- _Problem to work on_
Write out word for word the lines from the one holding "thumb tip: (122, 375)" through the end of the data, and only those lines. Pictures stay out.

Data excerpts:
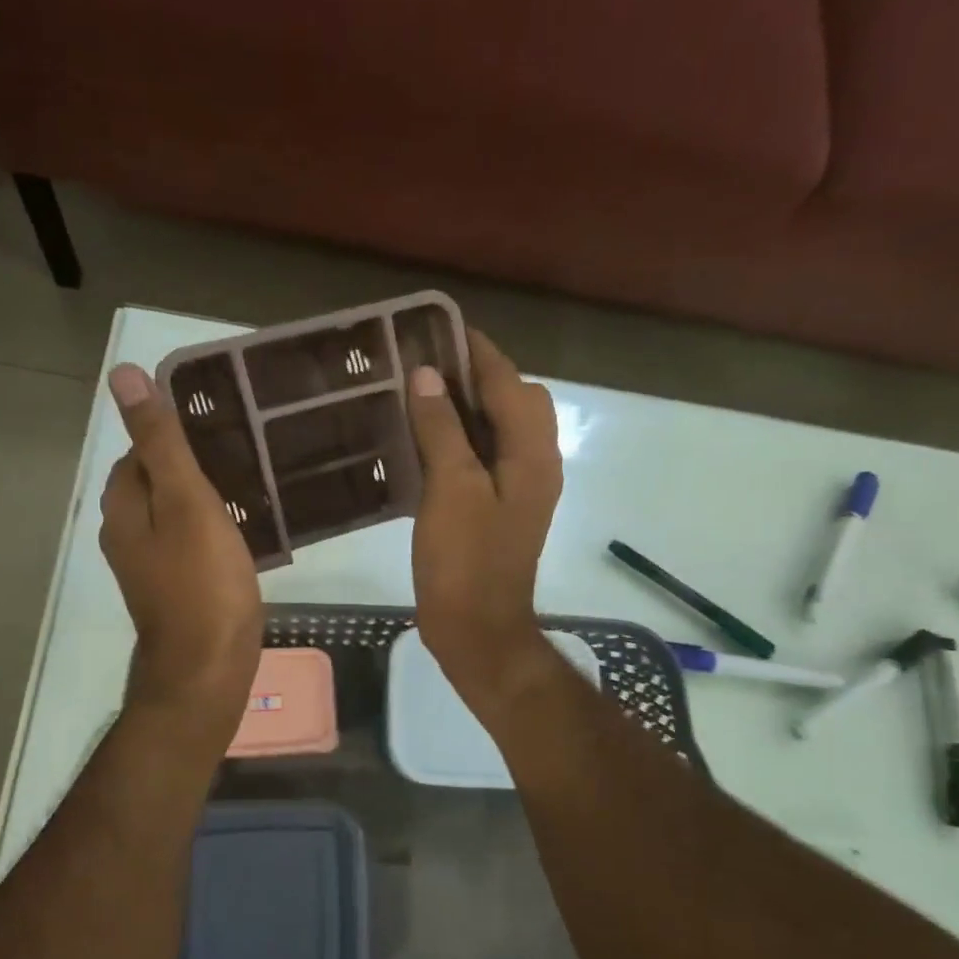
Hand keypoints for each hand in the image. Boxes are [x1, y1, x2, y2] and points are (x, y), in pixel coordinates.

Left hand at [100, 364, 262, 736]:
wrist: (207, 669)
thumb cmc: (202, 583)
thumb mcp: (185, 502)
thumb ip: (160, 442)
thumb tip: (122, 375)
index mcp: (123, 507)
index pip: (138, 450)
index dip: (173, 433)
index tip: (220, 425)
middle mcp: (126, 534)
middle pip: (155, 481)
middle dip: (191, 464)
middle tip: (244, 452)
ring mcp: (150, 566)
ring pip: (173, 514)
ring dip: (203, 497)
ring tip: (250, 484)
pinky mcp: (175, 589)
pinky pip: (189, 543)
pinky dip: (211, 529)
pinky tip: (244, 530)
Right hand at [406, 330, 563, 710]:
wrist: (477, 631)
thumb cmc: (465, 561)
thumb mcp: (450, 489)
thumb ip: (443, 428)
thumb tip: (429, 375)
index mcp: (531, 454)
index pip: (509, 382)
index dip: (477, 351)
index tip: (439, 327)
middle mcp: (535, 464)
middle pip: (515, 400)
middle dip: (478, 375)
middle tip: (427, 366)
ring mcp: (520, 490)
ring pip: (501, 430)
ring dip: (469, 407)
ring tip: (423, 394)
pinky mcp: (500, 510)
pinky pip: (486, 458)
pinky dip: (463, 440)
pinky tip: (427, 443)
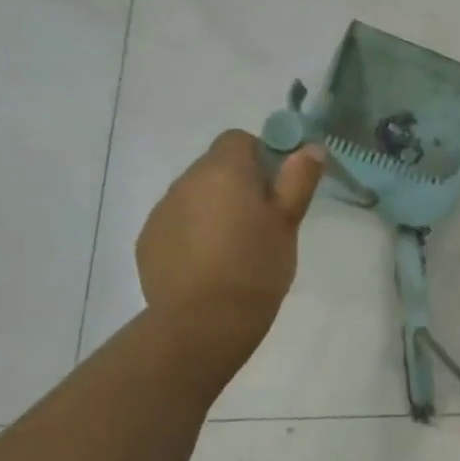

- _Result_
thumb tip: (122, 375)
index mcp: (123, 507)
index pip: (138, 450)
index dip: (173, 433)
index tip: (220, 425)
middle mcp: (126, 534)
middle pip: (155, 481)
middle dip: (191, 464)
middle tip: (244, 452)
ring mcp: (150, 566)
ring pip: (173, 514)
ring dip: (203, 497)
ring tip: (250, 484)
pinky mcp: (175, 589)
pinky pip: (189, 543)
pinky dip: (211, 529)
pinky tip: (244, 530)
Right hand at [406, 330, 563, 710]:
wrist: (477, 631)
thumb cmc: (465, 561)
thumb mcp: (450, 489)
thumb ip: (443, 428)
thumb tip: (429, 375)
index mcp: (531, 454)
index pip: (509, 382)
index dip: (477, 351)
index tip: (439, 327)
middle mcp: (535, 464)
middle pip: (515, 400)
middle dip: (478, 375)
middle tip: (427, 366)
ring mcp: (520, 490)
ring pip: (501, 430)
ring dip: (469, 407)
ring tip: (423, 394)
pinky mcp: (500, 510)
pinky pip: (486, 458)
pinky dip: (463, 440)
pinky tip: (427, 443)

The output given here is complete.